Credit risk arises predominantly from derivatives and trade and other receivable. The Group

does not hold any credit derivatives to offset its credit exposure.

The Group’s Treasury Policy outlines the approach to the management of counterparty credit risk as

approved by the Board. A number of criteria are utilised to manage and spread the level of risk such

as: minimum credit rating of counterparty (investment grade), maximum credit exposure to any one

counterparty and consideration of counterparty concentration risk.

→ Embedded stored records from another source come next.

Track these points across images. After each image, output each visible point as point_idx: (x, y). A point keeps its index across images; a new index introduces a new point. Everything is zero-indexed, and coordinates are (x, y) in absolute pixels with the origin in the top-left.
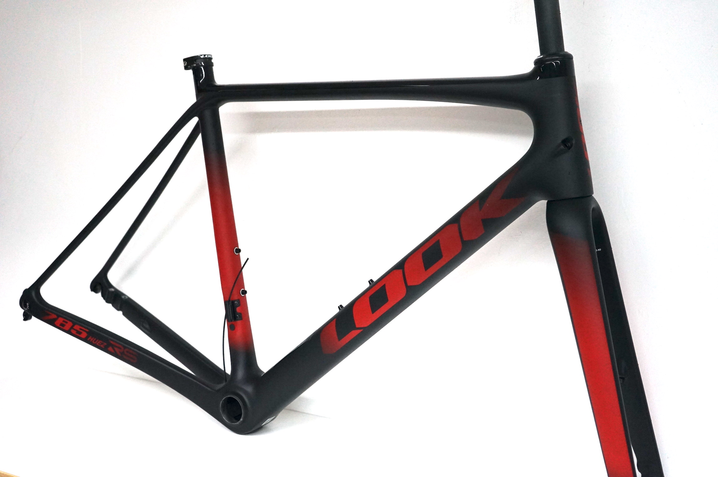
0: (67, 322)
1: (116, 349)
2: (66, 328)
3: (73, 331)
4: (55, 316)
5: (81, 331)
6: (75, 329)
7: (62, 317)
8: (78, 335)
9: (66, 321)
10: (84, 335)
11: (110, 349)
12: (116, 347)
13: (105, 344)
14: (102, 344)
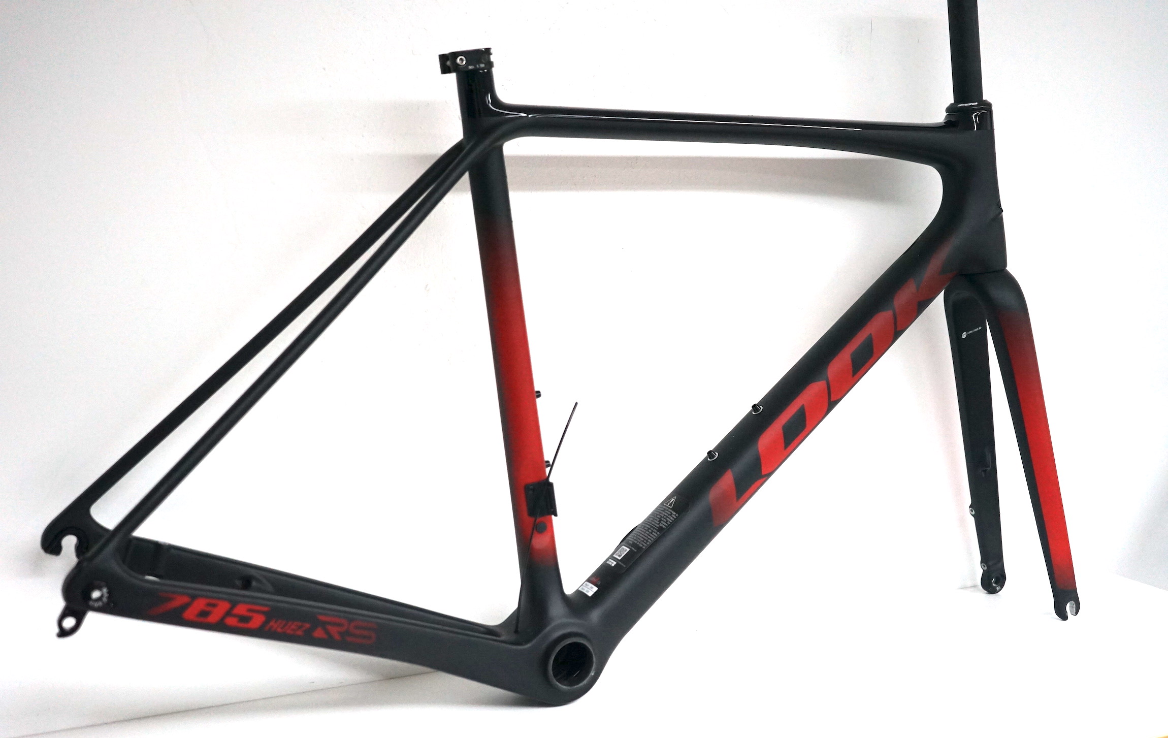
0: (214, 605)
1: (330, 628)
2: (213, 619)
3: (231, 621)
4: (186, 599)
5: (251, 614)
6: (235, 616)
7: (202, 596)
8: (242, 625)
9: (213, 601)
10: (258, 620)
11: (319, 633)
12: (329, 623)
13: (307, 625)
14: (300, 627)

The Group’s policy is that all customers enter into access agreements meeting the terms and

conditions as set out in the agreement before entering the Group’s rail network and receiving

any trade credit facilities.

The Group’s exposure to bad debts has been historically low and statistically insignificant, therefore

no collective loss provision is determined. The Group does have significant concentration of credit

risk associated with major customers providing a high proportion of access revenue, therefore any

bad debt provisions required are assessed on an individual basis.

(ii) Credit quality

Allowance for impairment

The ageing analysis of trade receivables as at 30 June 2016 are listed below and include $19.4m

(2015: $2.9m) of trade receivables that are past due but not impaired. These relate to a number of

independent customers for whom there is no recent history of default. The $31.8m (2015: $32.9m)

of trade receivables is neither past due nor impaired and based on the credit history of these

customers it is expected that these amounts will be received when due.

The ageing of trade receivables is as follows:

Consolidated

2016

$’000

2015

$’000

Neither past due nor impaired

31,849

32,940

Past due but not impaired

30 - 60 days

18,660

2,788

61 - 90 days

11

95

> 90 days

700

60

Total

51,220

35,883

As at 30 June 2016 there was an allowance of impairment in trade and other receivables of the

Group of $0.031m (2015: $0.024m). The individually impaired items relate to rental on property

where the lessees have fallen significantly behind on lease payments. Other receivables past

due but not considered impaired are nil (2015: nil).